======== SELECTED EXCERPT ========

Egg Drop Soup Joshua Kennon

I’m studying the so-called peasant dishes, again; those culinary traditions that pack a lot of flavor and yet cost next to nothing to make, such as leek and potato soup, freshly made pasta with butter and sage sauce, the always popular soubise (it may not look like much but it’s mouthwatering), and Saag Paneer.  My quest for today, in between Aaron and I working on a project that is going to take us several hundred hours, was to test different egg drop soup recipes.

I’ve always loved egg drop soup.  It’s one of the most delicious soups in the world, it can fill you up for less than $0.50 per serving if you do it right, and it has this incredible complexity that makes it comforting, soothing, and warm.  I settled on a recipe from one of the major cooking sites based on the number of positive reviews.  Unfortunately, it’s a disappointment.  I wish there were some universal language of food I could use to get suggestions because I want it to be about 1/2 an inch further back on the tongue and more vertical (this recipe was too forward in the mouth and lacked depth as it felt horizontal).

======== STORED DATA ========

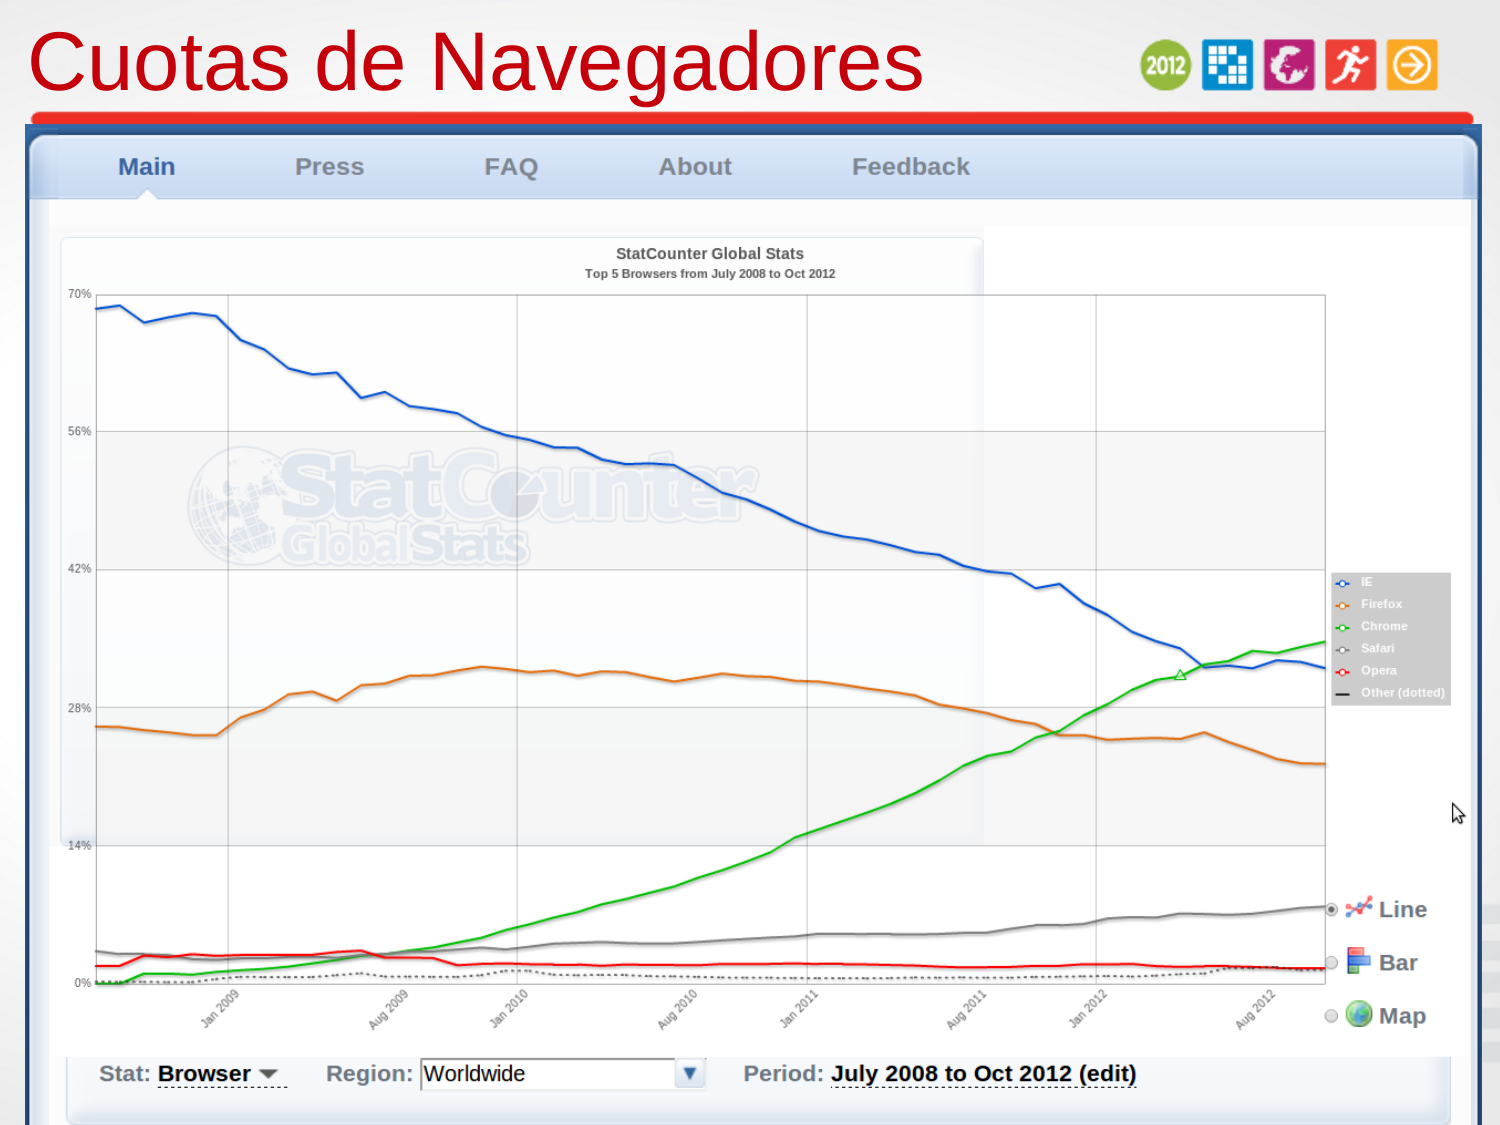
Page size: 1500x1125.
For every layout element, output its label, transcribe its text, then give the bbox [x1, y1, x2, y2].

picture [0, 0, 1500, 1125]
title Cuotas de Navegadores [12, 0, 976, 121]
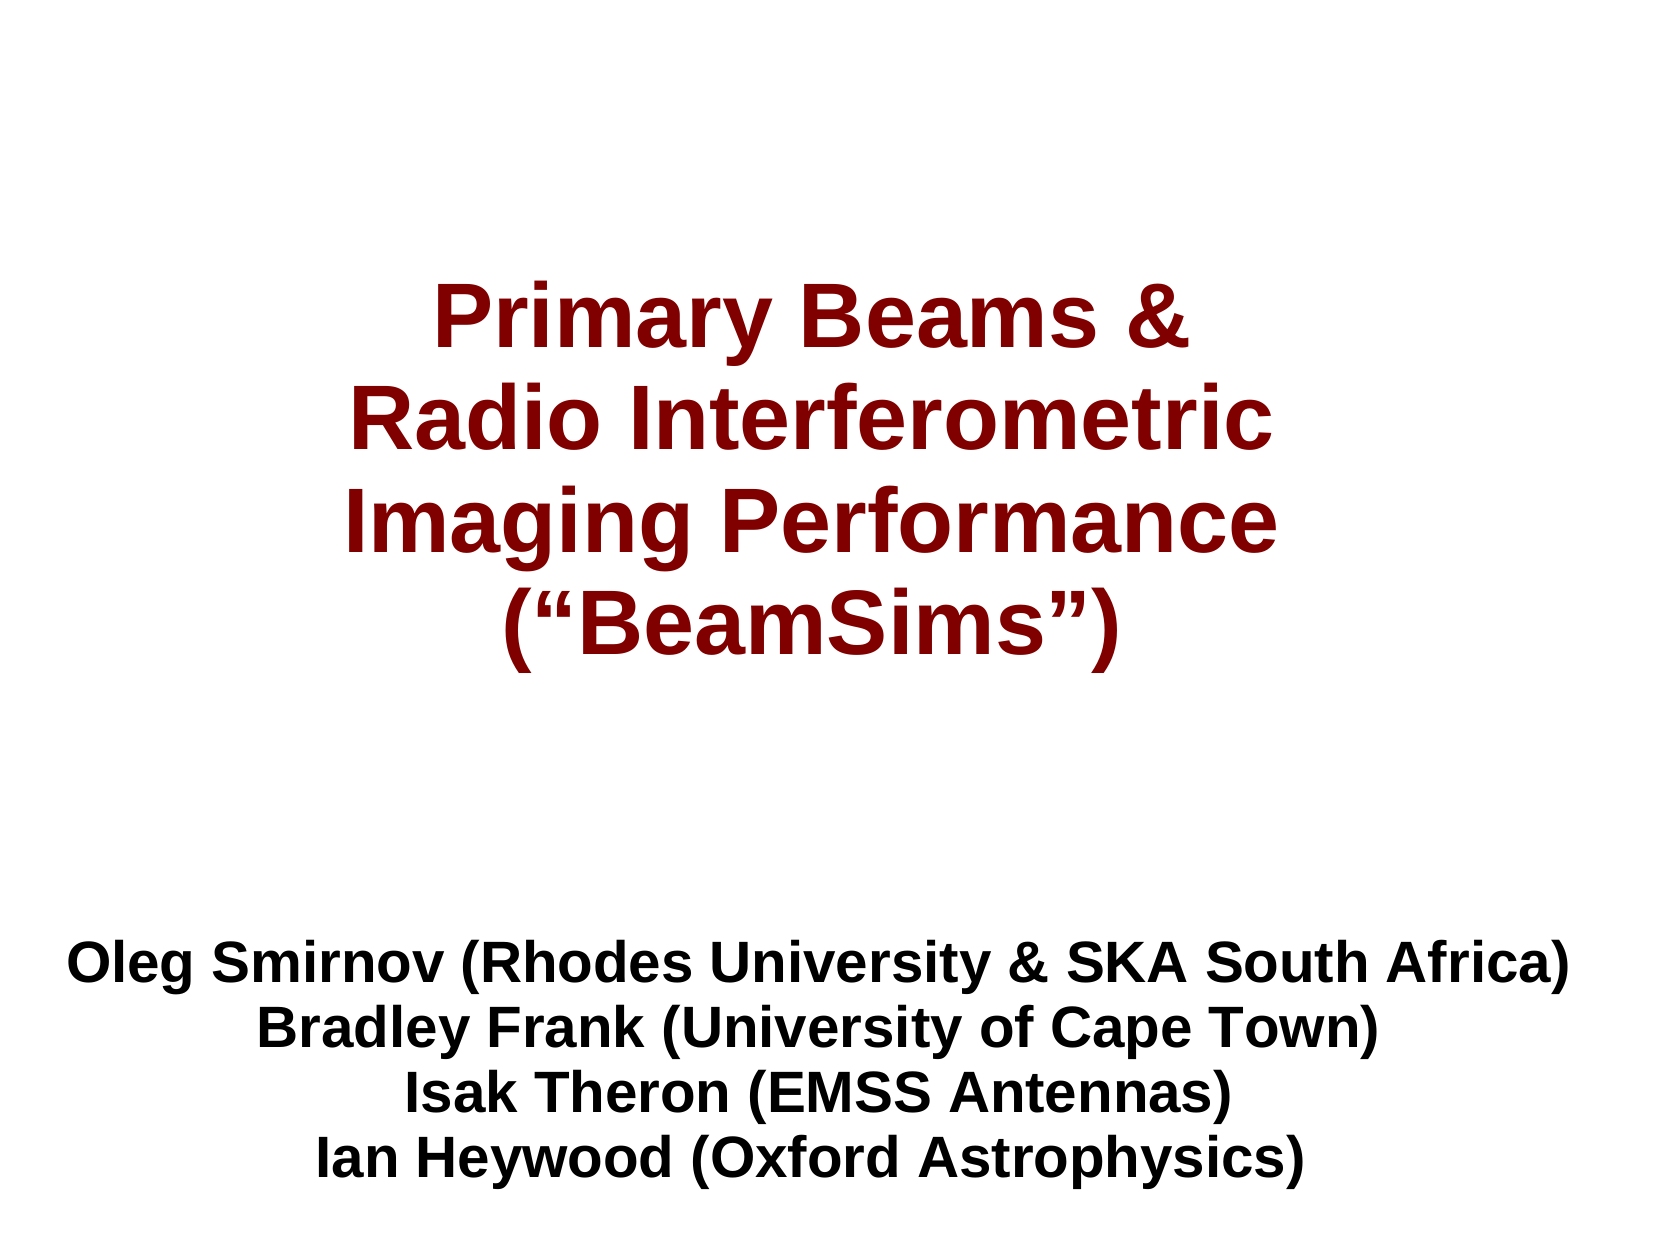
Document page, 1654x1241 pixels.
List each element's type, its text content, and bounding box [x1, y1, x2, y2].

========

* [TASK SET]
• 1. Print the part of the egg drop soup passage starting at "Egg Drop Soup Joshua" and ending at "drop soup recipes.".
• 2. In the egg drop soup passage, how was the recipe chosen?
This material has no connection to the egg drop soup passage.

* [SOLVED PROBLEMS]
• 1.
Egg Drop Soup Joshua Kennon

I’m studying the so-called peasant dishes, again; those culinary traditions that pack a lot of flavor and yet cost next to nothing to make, such as leek and potato soup, freshly made pasta with butter and sage sauce, the always popular soubise (it may not look like much but it’s mouthwatering), and Saag Paneer.  My quest for today, in between Aaron and I working on a project that is going to take us several hundred hours, was to test different egg drop soup recipes.

• 2. It was picked from one of the major cooking sites based on the number of positive reviews.